Fittingly for our purpose, Springsteen once called “Born in the USA” the “most misunderstood song since ‘Louie, Louie.’”

1. “Louie Louie” (The Kingsmen)

No list about misunderstood songs would be complete without including that 1963 golden oldie, “Louie Louie” by The Kingsmen. Featuring mostly indecipherable lyrics, it would eventually become the most recorded song in history with well over 1,000 versions, ranging from Barry White to Motorhead. But the bizarre, serpentine path that led to the rock n roll pantheon is as murky as the garbled vocals laid down in one take by an obscure, teen-aged garage band from Portland, Oregon.

In an equally strange, ironic twist, golden-voiced Harry Belafonte deserves some credit for the song’s wild odyssey. After all, his 1956 chart-topping album “Calypso” would inspire a doo-wop singer in L.A. named Richard Berry to hastily write down the original “Louie Louie” lyrics on a roll of toilet paper (yes, really) in hopes of cashing in on the popular island sound craze. In 1957, Berry and his band, The Pharaohs, recorded the track about a Jamaican sailor yearning for a girl as he laments to a bartender named Louie.  

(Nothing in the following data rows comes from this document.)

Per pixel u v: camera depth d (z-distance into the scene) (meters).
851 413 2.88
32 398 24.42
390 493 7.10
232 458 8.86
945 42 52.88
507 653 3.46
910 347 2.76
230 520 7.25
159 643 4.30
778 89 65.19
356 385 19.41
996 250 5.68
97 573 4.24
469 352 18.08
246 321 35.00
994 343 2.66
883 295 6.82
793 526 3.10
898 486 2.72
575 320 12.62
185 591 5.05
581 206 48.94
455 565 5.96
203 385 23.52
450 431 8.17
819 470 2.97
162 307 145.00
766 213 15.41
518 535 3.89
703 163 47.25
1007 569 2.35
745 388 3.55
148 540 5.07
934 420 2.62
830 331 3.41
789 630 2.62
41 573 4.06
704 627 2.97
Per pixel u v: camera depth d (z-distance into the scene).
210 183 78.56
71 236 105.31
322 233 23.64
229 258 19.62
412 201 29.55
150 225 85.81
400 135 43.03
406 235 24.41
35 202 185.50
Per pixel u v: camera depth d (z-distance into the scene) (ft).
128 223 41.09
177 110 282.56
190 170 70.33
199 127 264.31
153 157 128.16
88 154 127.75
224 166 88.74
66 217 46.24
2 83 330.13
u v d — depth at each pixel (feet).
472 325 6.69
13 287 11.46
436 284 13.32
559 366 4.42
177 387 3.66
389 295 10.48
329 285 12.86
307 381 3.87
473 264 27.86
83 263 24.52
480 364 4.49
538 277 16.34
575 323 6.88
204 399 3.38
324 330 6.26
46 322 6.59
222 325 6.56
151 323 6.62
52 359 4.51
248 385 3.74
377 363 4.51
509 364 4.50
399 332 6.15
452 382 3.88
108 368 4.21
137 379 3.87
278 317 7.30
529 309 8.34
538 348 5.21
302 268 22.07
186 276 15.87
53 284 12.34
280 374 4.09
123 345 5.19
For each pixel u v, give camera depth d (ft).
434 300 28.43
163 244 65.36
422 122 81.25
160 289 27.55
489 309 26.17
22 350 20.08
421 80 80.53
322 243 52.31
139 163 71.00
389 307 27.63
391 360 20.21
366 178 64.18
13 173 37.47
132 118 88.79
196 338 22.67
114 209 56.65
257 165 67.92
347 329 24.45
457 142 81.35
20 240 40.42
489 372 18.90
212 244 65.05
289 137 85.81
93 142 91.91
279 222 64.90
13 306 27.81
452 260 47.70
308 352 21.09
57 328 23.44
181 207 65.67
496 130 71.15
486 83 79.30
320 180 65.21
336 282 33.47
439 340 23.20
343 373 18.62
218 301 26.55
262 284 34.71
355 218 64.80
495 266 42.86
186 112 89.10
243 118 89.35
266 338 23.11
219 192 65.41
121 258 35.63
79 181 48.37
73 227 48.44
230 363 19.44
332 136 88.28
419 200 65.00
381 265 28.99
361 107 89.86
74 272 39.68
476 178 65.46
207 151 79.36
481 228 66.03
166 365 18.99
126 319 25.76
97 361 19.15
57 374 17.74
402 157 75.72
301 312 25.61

Although the song enjoyed decent regional airplay, Berry sold the rights a few years later for $750 to help pay for his wedding (he would be justly compensated years later). Then in 1961, a singer in the Pacific Northwest named Rockin’ Robin Roberts covered the tune with his band, The Wailers — and that’s when The Kingsmen finally enter the picture.

Childhood school friends and bandmates Lynn Easton and Jack Fry had heard Roberts’ version playing on local jukeboxes around town and decided to try a recording of their own. And so on April 6, 1963, after coughing up 50 bucks to pay for a quickie studio session, the boys walked into Northwest Inc. Recording and a date with infamy.

The small studio had been set up for an instrumental arrangement only, forcing Ely to get up on his toes to be heard on a microphone dangling from the ceiling. Adding to the difficulty, he also wore braces at the time, producing his soon-to-be-legendary mumbled words. By October that year, the single had raced up the charts, fueled largely by the raw sound and its perceived obscene message.

The single was banned by several radio stations and declared indecent by the Governor of Indiana — and later investigated by the FBI. Eventually, the boys from Bridgetown would only be found guilty of poor enunciation (as well as Fry botching the third verse two bars too soon) but no charges were ever filed. It should be noted, however, Easton can be heard yelling “f***” at the fifty-four second mark after dropping his drumstick.